Większość z nas – jeśli nie zajmujemy się zawodowo psychologią – nie wie, że istnieją ludzie, którzy mogą widzieć przedmioty przez skórę, mimo że mają całkowicie uszkodzony wzrok. Ba! Udowodniono, że nawet jeśli ktoś jest niewidomy od urodzenia, może dzięki skórze doznawać złudzeń wzrokowych! Te zjawiska psycholodzy nazwali widzeniem skórnym. Równie absurdalne wydaje się twierdzenie, że człowiek może przez skórę słyszeć dźwięki. A jednak...
„Poczuć” dźwięk
Jaki jest najstarszy zmysł? To pytanie brzmi trochę dziwnie, wygląda jednak na to, że istnieje „przodek wszystkich zmysłów”. Jest nim dotyk. Z niego prawdopodobnie u pradawnych zwierząt rozwinęły się inne zmysły – węch, smak, słuch, a być może nawet wzrok.
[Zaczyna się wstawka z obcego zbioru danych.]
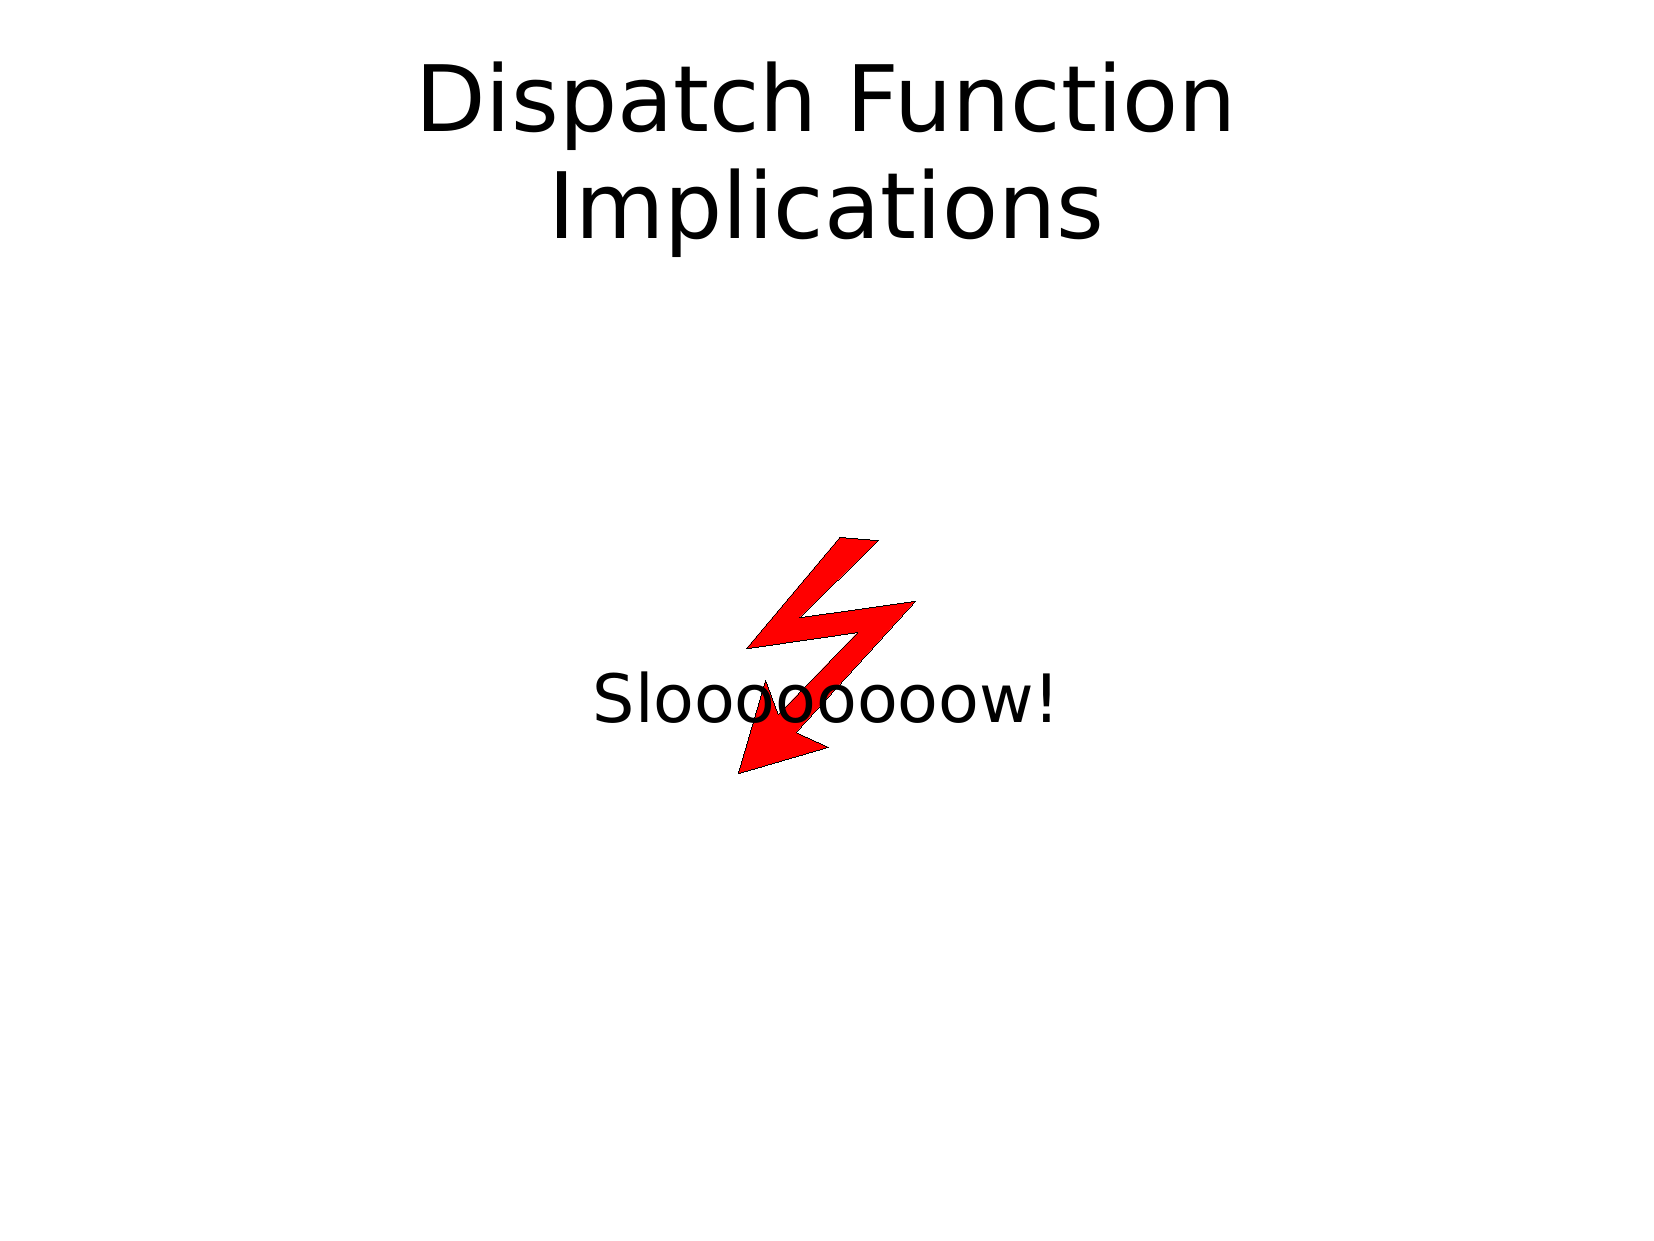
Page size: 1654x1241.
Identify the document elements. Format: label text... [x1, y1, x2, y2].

subtitle Sloooooooow! [82, 297, 1571, 1102]
title Dispatch Function Implications [82, 45, 1571, 261]
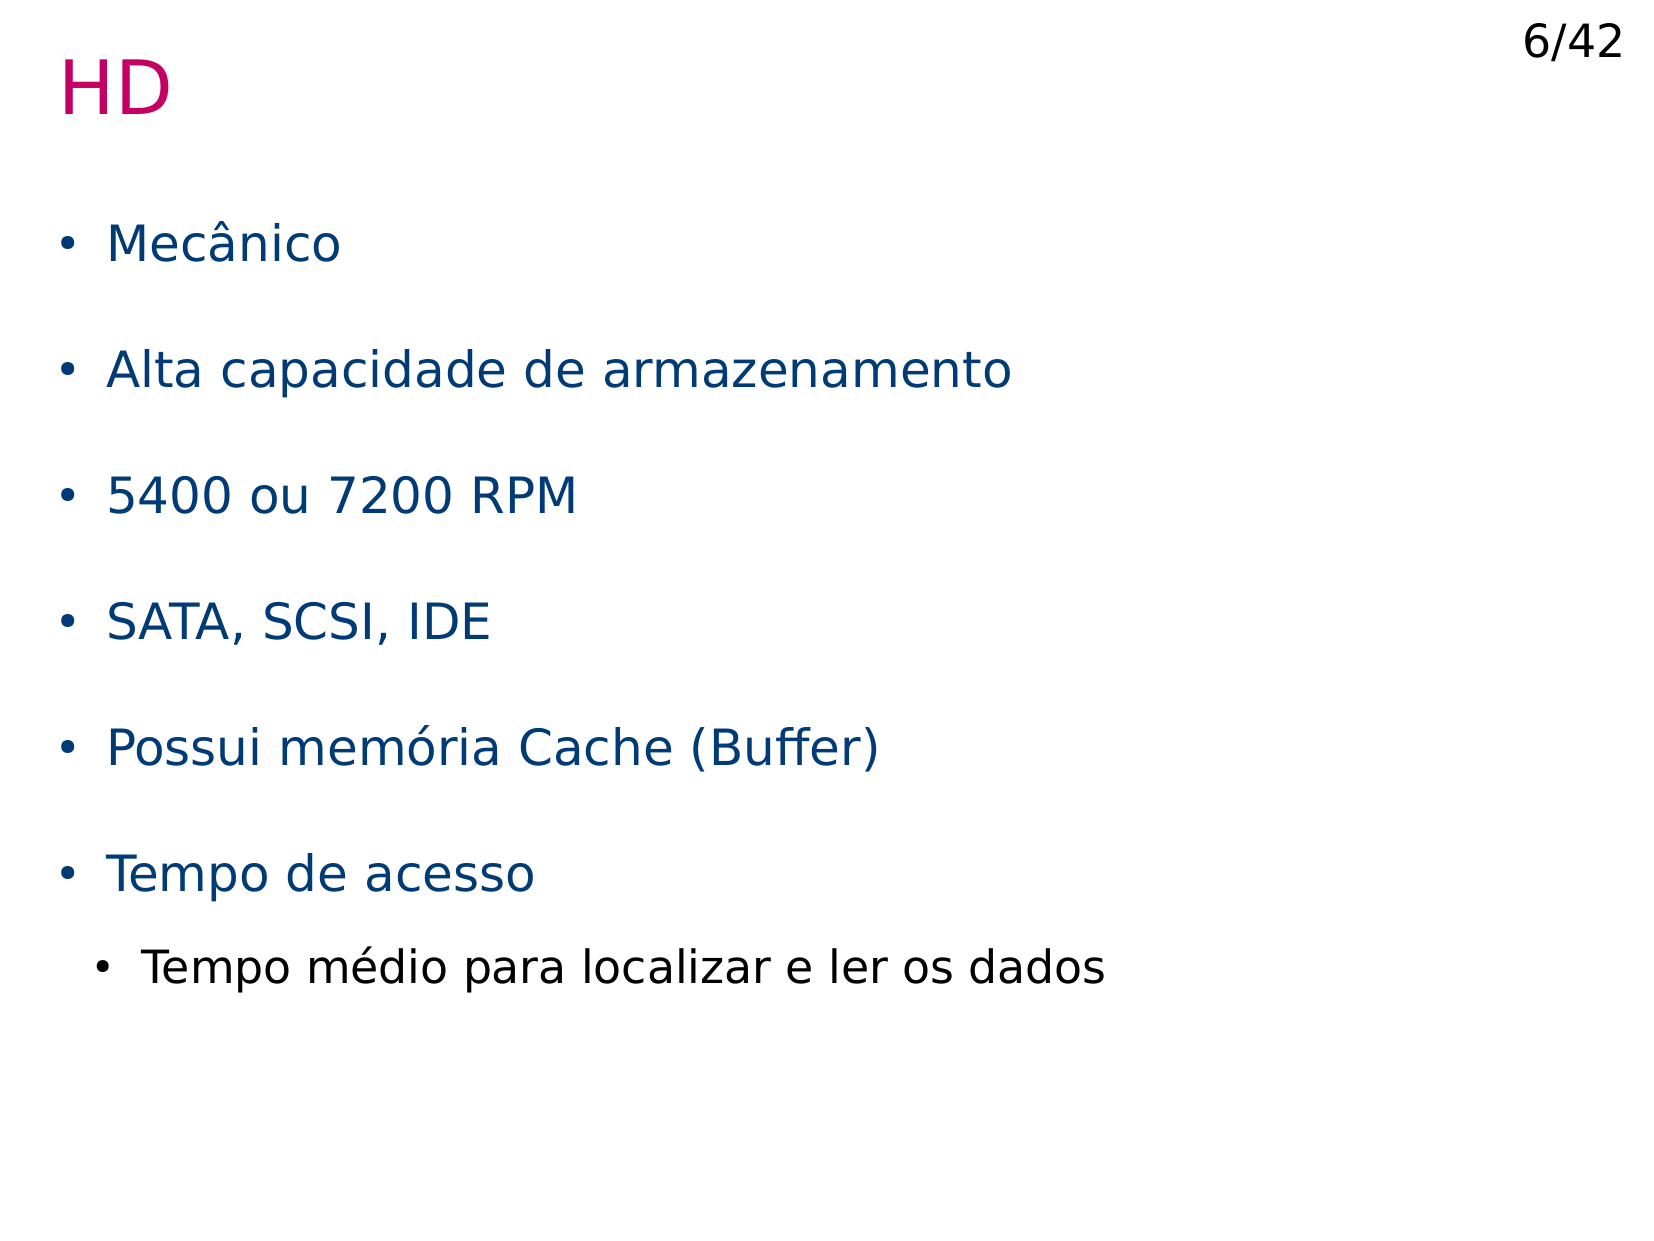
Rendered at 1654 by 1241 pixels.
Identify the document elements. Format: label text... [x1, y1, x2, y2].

title HD [59, 29, 1625, 148]
list Mecânico Alta capacidade de armazenamento 5400 ou 7200 RPM SATA, SCSI, IDE Possui memória Cache (Buffer) Tempo de acesso Tempo médio para localizar e ler os dados [59, 206, 1625, 1211]
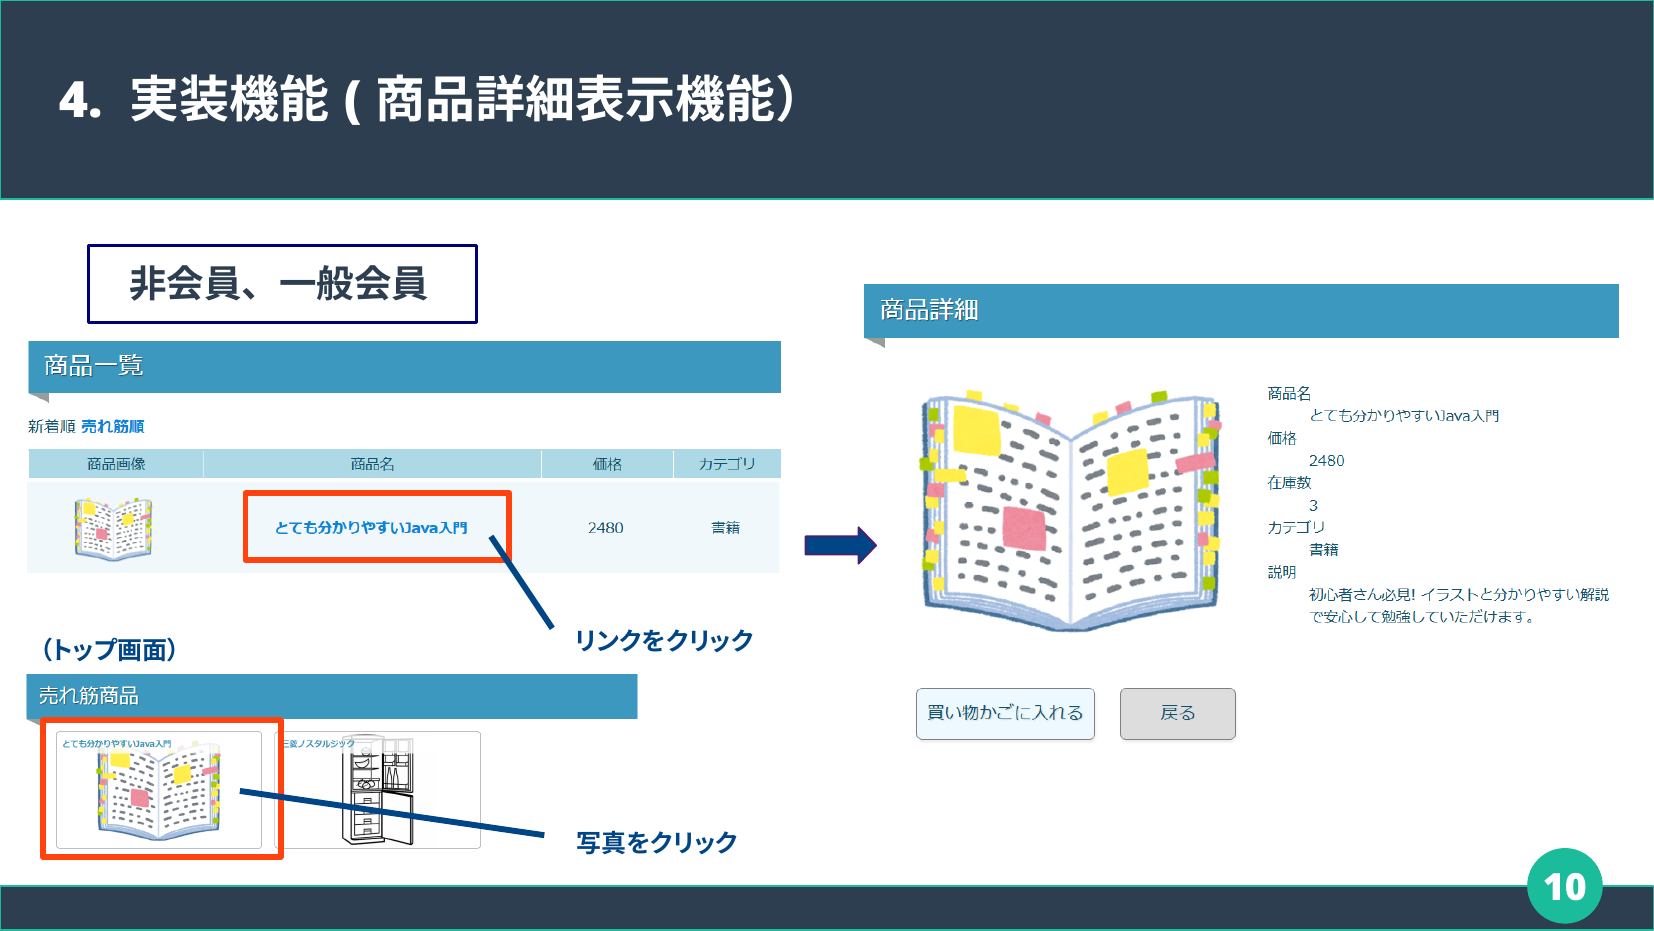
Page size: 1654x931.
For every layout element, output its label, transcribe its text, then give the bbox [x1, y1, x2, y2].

Węch można potraktować jako odmianę dotyku.
W swojej istocie odbieranie zapachów polega bowiem na tym, że cząsteczka chemiczna wpada wraz z powietrzem do jamy nosowej i tam „przykleja się” do receptora węchowego – komórki nerwowej, która reaguje wtedy, gdy zostanie pobudzona przez odpowiedni związek chemiczny.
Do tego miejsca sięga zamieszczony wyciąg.